Jude nodded. "The watchers were the first guardians. But now something else has stepped forward. Something that tests."
Emma spoke softly. "Then we must pass."
The following days became a blur of preparation. The wives trained together, bow, spear, tracking, defense. Jude worked with Natalie to craft traps that didn’t kill but captured. He and Grace studied the watcher maps, trying to find patterns in their silence. Layla kept watch over Zoey, whose wound healed slowly but who never stopped whispering about that creature in her dreams.
And every night, they sang at the circle.
And every night, it remained empty.
Until the sixth night.
That was when they saw the first of the changed watchers.

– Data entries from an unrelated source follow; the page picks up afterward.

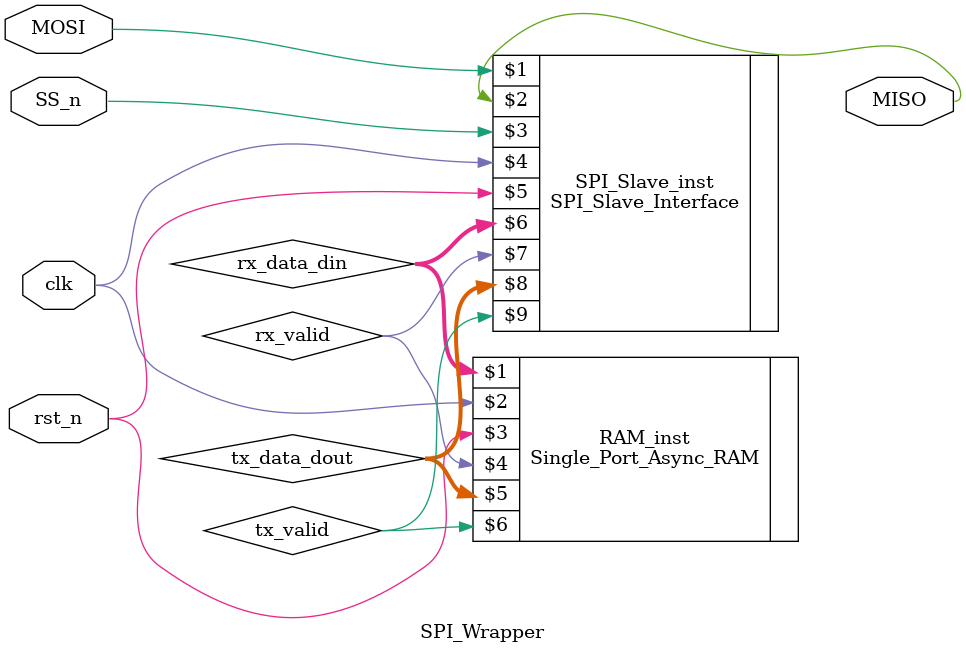
<source format=v>
module SPI_Wrapper (MOSI,MISO,SS_n,clk,rst_n);

parameter MEM_DEPTH = 256;
parameter ADDR_SIZE = 8;

input MOSI, SS_n, clk, rst_n;
// SS_n == 0 then, master begin Communication
// SS_n == 1 then, master end Communication
output MISO;

wire [9:0] rx_data_din;
wire rx_valid;
wire [7:0] tx_data_dout;
wire tx_valid;

SPI_Slave_Interface SPI_Slave_inst (MOSI,MISO,SS_n,clk,rst_n,rx_data_din,rx_valid,tx_data_dout,tx_valid);

Single_Port_Async_RAM #(MEM_DEPTH,ADDR_SIZE) RAM_inst (rx_data_din,clk,rst_n,rx_valid,tx_data_dout,tx_valid);

endmodule
</source>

It appeared at the edge of the circle just after the final note. Alone. Tall. But its light was wrong, dull, fractured. And it didn’t pulse. Instead, it tilted its head at them, then reached down and touched the awakening pillar.
The glyph turned black.
The wives stepped back instinctively. Jude held up a hand.
The watcher’s form flickered, as if struggling to stay present. It opened its arms wide, then twisted, snapping into a spider-like shape for a heartbeat before resuming humanoid form. A ripple passed through the orchard, like a pulse of wrongness.